Today nanolithography techniques have reached maturity and are used on a wide scale for industrial production of integrated circuits with lower and lower pattern size. Among these nanolithography techniques, the optical ones are the most spread.
The shrinkage of the device size comes to the increase of costs regarding the optical lithography process. This cost increase happens especially when entering the sub-100 nm range for the pattern size.
There are two other challenges that today optically lithography techniques may not achieve:
a) ability to be directly applied to a wide range of materials (substrate & thin films) without using supplementary protection layers;
b) to fabricate really 3D structures at the nanoscale.
New nanolithography techniques have emerged, the most promising being those based on scanning probe techniques, such as dip pen nanolithography (DPN), fountain pen nanolithography, near field optical lithography, lithography based on the use of scanning tunneling microscope. However, they still lack the ability to build 3D structures.
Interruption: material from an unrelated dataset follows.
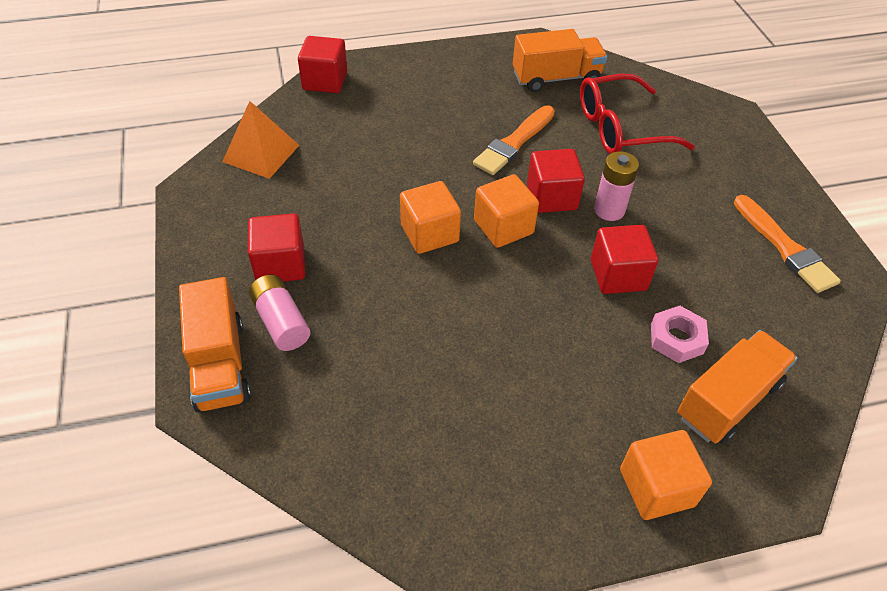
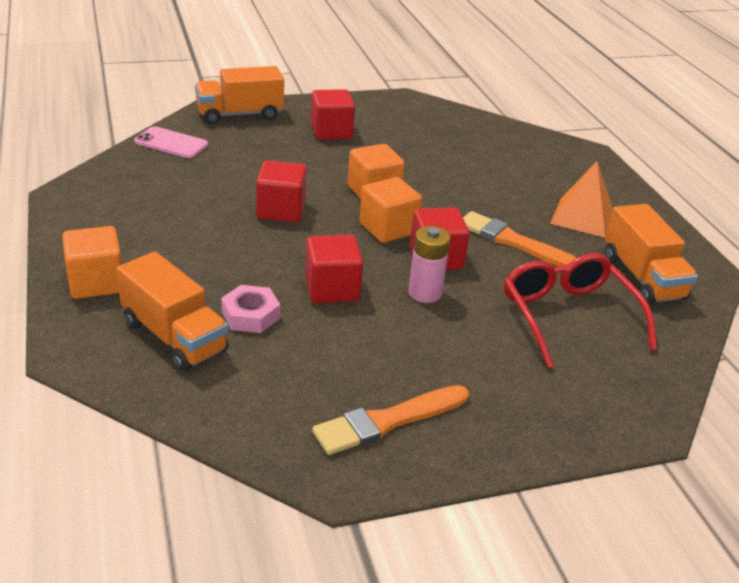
camera: 85 degrees right, 15 degrees down
(261, 153) = (454, 121): orange pyramid -> orange pyramid (582, 217)
(281, 322) = (275, 133): pink battery -> none
(307, 443) = (171, 143): none -> pink phone
(325, 81) = (563, 146): red cube -> red cube (281, 210)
For the present project, there are several questions that will be addressed:
1) which are the physical processes that may be used for achieving fully 3D nanoscale fabrication?
2) what class(es) of materials is / are suitable for such a use?
3) which are the technological steps for achieving that goal?
4) which are the tools (hardware, software) necessary for implementing such a process?
5) which are the main hurdles for passing to a well established technological process?
6) which is the complexity degree of the 3D geometries that can be obtained by using such a process?
7) is there any possibility to obtain a high yield technological process?
Answering to at least some of these questions will bring the novelty of our contribution.